Information shown –
+++

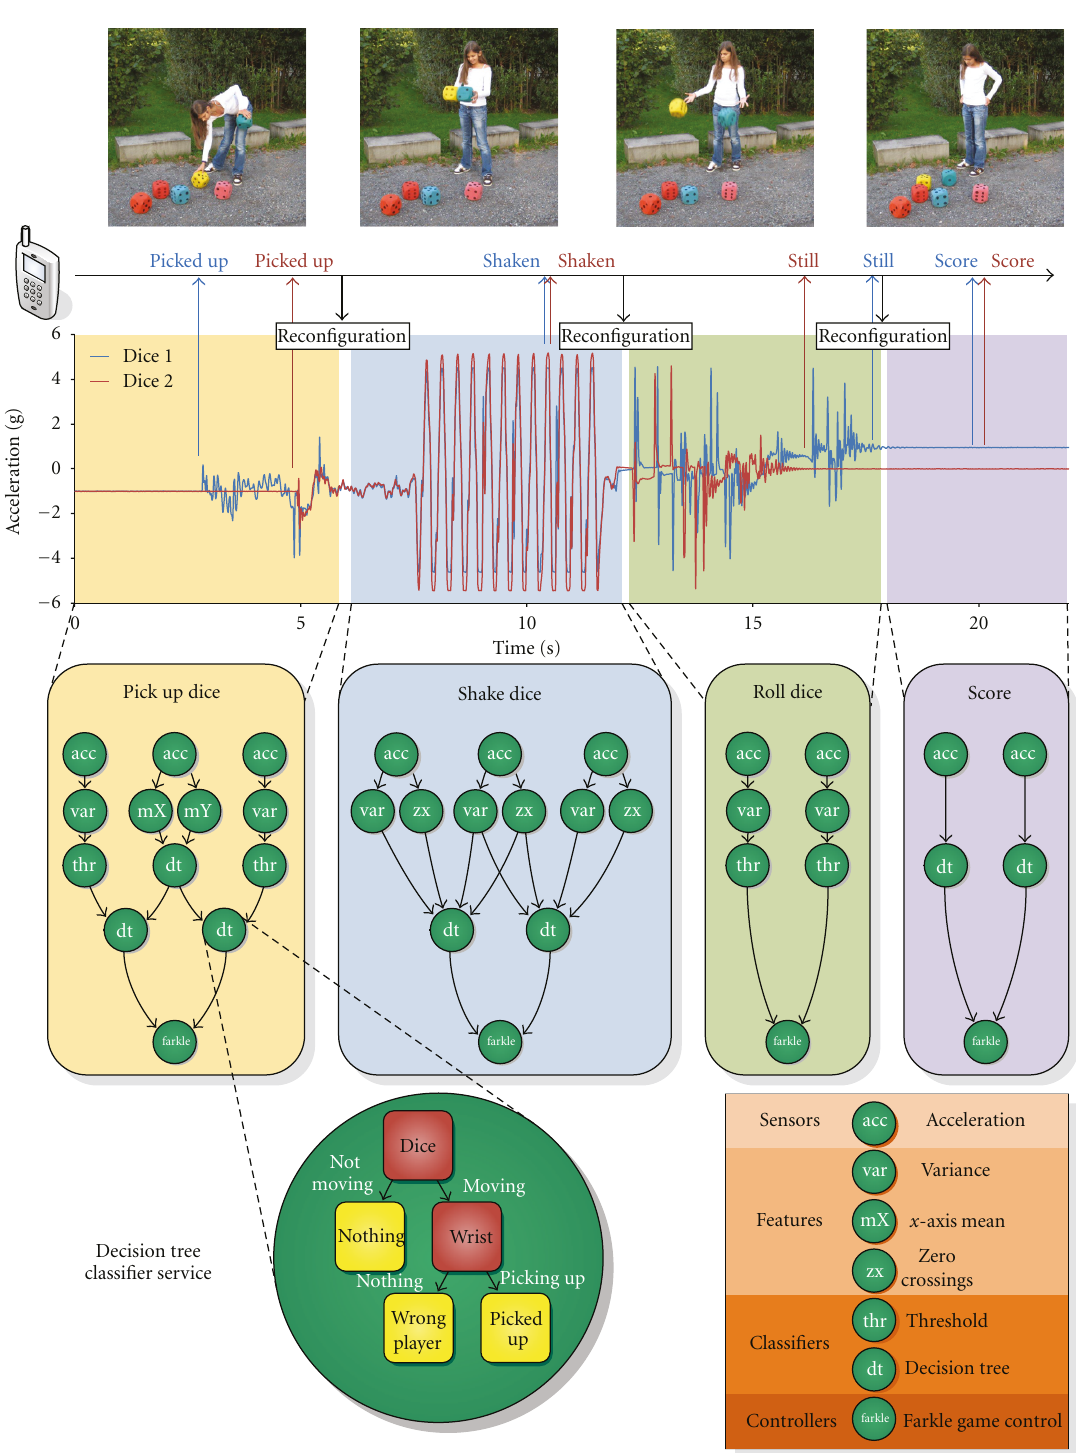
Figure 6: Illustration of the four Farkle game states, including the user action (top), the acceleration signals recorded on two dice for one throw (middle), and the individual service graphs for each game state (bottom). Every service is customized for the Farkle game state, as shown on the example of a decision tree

+++

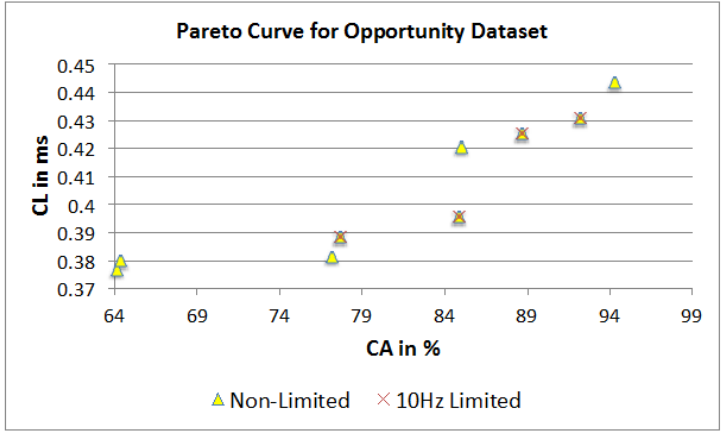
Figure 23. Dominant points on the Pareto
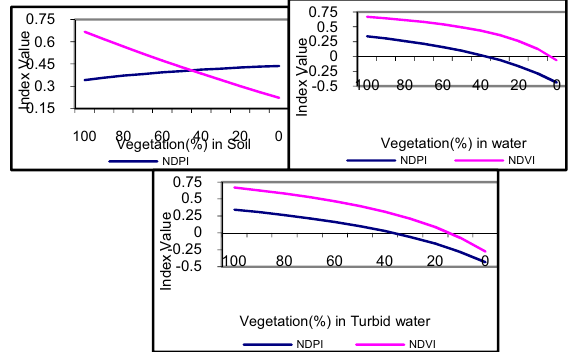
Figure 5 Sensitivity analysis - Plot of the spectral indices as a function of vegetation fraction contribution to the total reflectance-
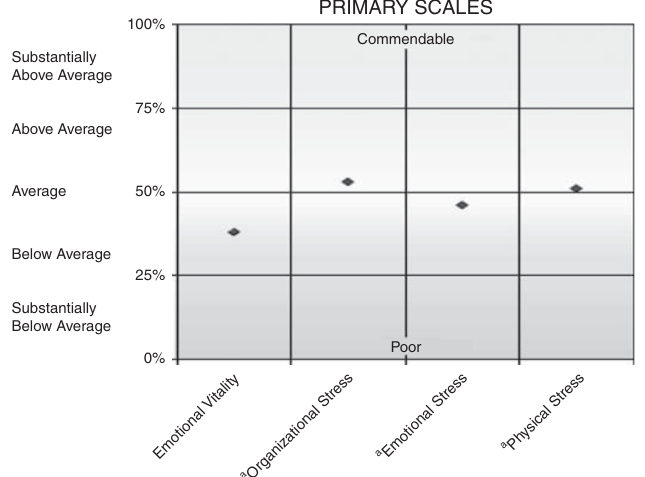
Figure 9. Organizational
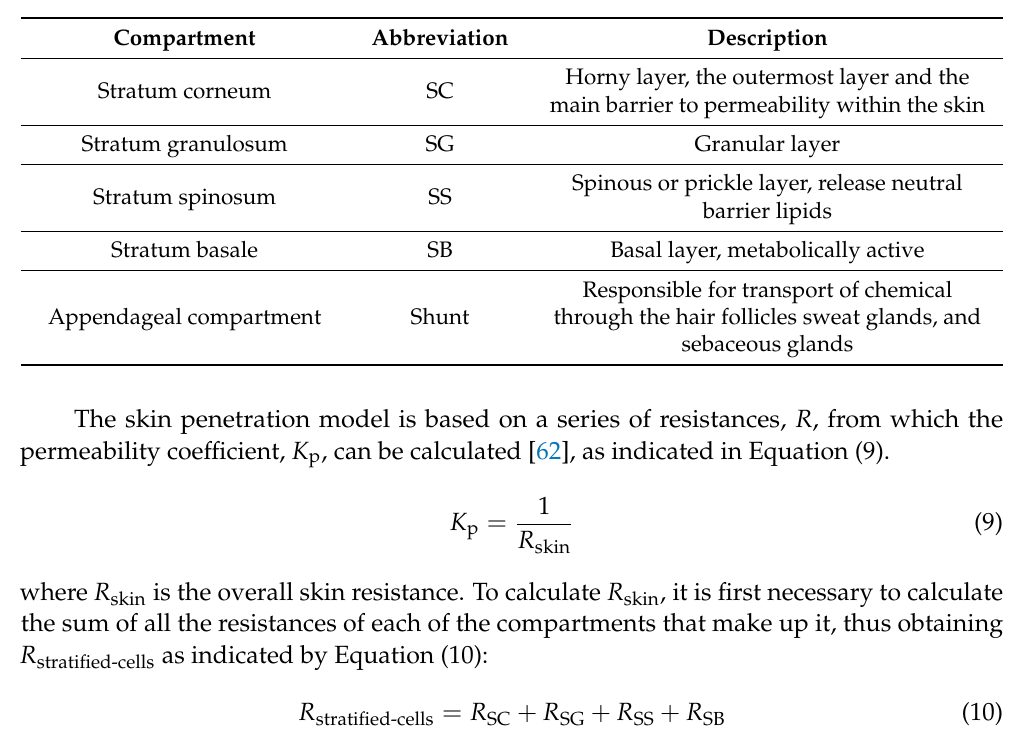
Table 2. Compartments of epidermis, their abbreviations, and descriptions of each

+++

Work task –
Check each line above for "Figure" and give the number of lines that match, nothing more.

Output of the task –
4